Um dos temas básicos da campanha eleitoral de Donald J. Trump foi que os Estados Unidos estão sendo explorados por outros países e que seu governo vai reduzir o déficit da balança comercial.
Acontece que as medidas que ele está propondo vão totalmente contra esse objetivo. Ao defender um orçamento abrangente, resultado de alívio fiscal e gastos com infraestrutura, são grandes as chances de que seu plano faça minguar a poupança nacional dos EUA e o valor do dólar subir ainda mais, criando as condições ideias para aumentar e não diminuir esse saldo negativo.
O presidente eleito parece ignorar uma questão de aritmética básica: embora a balança comercial se refira à diferença entre as exportações e importações de um país, inclui também a diferença entre o valor que economiza e investe, e pode ser resultado da reorganização dos elementos da equação de demanda agregada da nação. Se ela poupa mais do que investe, terá superávit; da mesma forma, se economizar menos do que investe, irá gerar um rombo.
Aparentemente inconsciente dessa operação matemática óbvia, Trump está propondo cortes abrangentes e, pelo que parece, sem fundos, nos impostos de pessoas jurídicas e físicas. Para piorar, ao mesmo tempo sugere grandes aumentos nos gastos militares e de infraestrutura pública.
E o faz na esperança totalmente irreal de que essas medidas resultem na aceleração da economia, passando do nível de crescimento atual, que é de dois por cento, para algo entre três ou quatro por cento. Além disso, está contando com essa agilização para gerar receitas fiscais.
O problema é que, se essa expansão econômica não se materializar, é quase certo que o efeito imediato dos cortes fiscais e da política de gasto público será um aumento significativo do déficit orçamentário e um consequente declínio na poupança do governo – o que, por sua vez, resultaria no aumento do déficit da balança comercial, já que o nível da poupança nacional em geral minguaria.
Pleno emprego X inflação
Outra fraqueza estrutural da proposta orçamentária de Trump é que ela geraria estímulo na economia no momento em que está muito perto de alcançar, se não já chegou, ao pleno emprego – o que cria preocupações em relação à inflação, pois forçaria o Federal Reserva (Fed) a elevar os índices de juros acima do que pretende para mantê-la sob controle.
Uma das características de destaque da economia global atual é a divergência nas visões de política monetária dos principais bancos centrais do mundo. O Fed norte-americano optou pelo caminho do aumento de juros; por sua vez, o Banco Central Europeu e o Banco do Japão continuam às voltas com medidas agressivas de alívio quantitativo com o objetivo de reativar suas economias moribundas.

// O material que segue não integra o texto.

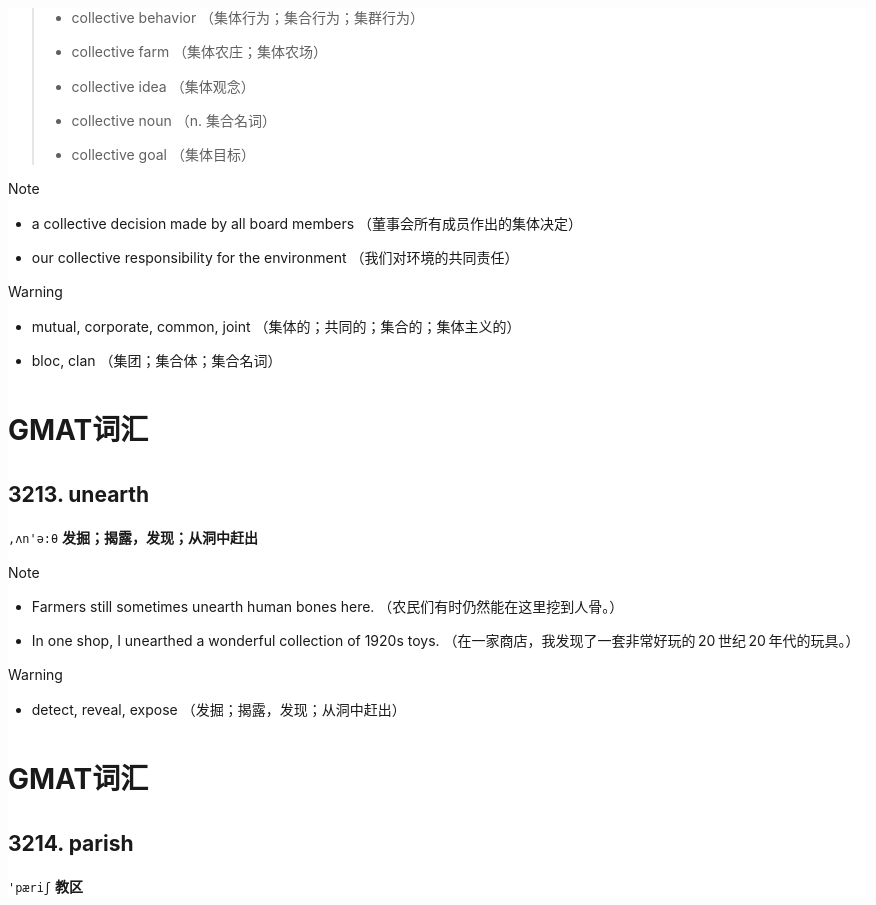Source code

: >
> - collective behavior （集体行为；集合行为；集群行为）
>
> - collective farm （集体农庄；集体农场）
>
> - collective idea （集体观念）
>
> - collective noun （n. 集合名词）
>
> - collective goal （集体目标）
>

> [!NOTE]
>
> - a collective decision made by all board members （董事会所有成员作出的集体决定）
>
> - our collective responsibility for the environment （我们对环境的共同责任）
>

> [!WARNING]
>
> - mutual, corporate, common, joint （集体的；共同的；集合的；集体主义的）
>
> - bloc, clan （集团；集合体；集合名词）
>

# GMAT词汇

## 3213. unearth

`,ʌn'ə:θ`  **发掘；揭露，发现；从洞中赶出**

> [!NOTE]
>
> - Farmers still sometimes unearth human bones here. （农民们有时仍然能在这里挖到人骨。）
>
> - In one shop, I unearthed a wonderful collection of 1920s toys. （在一家商店，我发现了一套非常好玩的 20 世纪 20 年代的玩具。）
>

> [!WARNING]
>
> - detect, reveal, expose （发掘；揭露，发现；从洞中赶出）
>

# GMAT词汇

## 3214. parish

`'pæriʃ`  **教区**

Forçar o Fed a elevar juros a uma velocidade maior da que prevê atualmente só ajudará a enfatizar as diferenças entre ele e outros bancos centrais de peso, cuja consequência mais imediata e provável seria causar a valorização do dólar.
Desde a eleição, no início de novembro, a moeda norte-americana já teve um aumento significativo, o maior dos últimos 14 anos; a última coisa de que o país precisa, se quiser reduzir o déficit comercial, é um dólar ainda mais forte. Ele só tornaria as exportações mais caras no mercado externo e as importações mais acessíveis, o que, nem de longe, ajudaria a reduzir o rombo na balança comercial.
A grande preocupação é que, se o déficit externo dos EUA aumentar por causa dessa política econômica temerária, Trump reforce a atitude intervencionista e protecionista no aspecto comercial. Como vimos em sua recente ingerência no caso da Carrier, esse parece ser seu método preferido de lidar com as questões mercantis.
E se ele escolher essa opção, estará arriscado a estimular retaliação por parte de nossos parceiros, o que levaria a economia global à política dos anos 30 de empobrecer o vizinho – e até Trump deve saber que as guerras comerciais não são solução para nada.
*Desmond Lachman, membro do American Enterprise Institute, já foi vice-diretor do departamento de desenvolvimento e revisão de políticas do FMI e principal estrategista econômico de mercados emergentes da Salomon Smith Barney.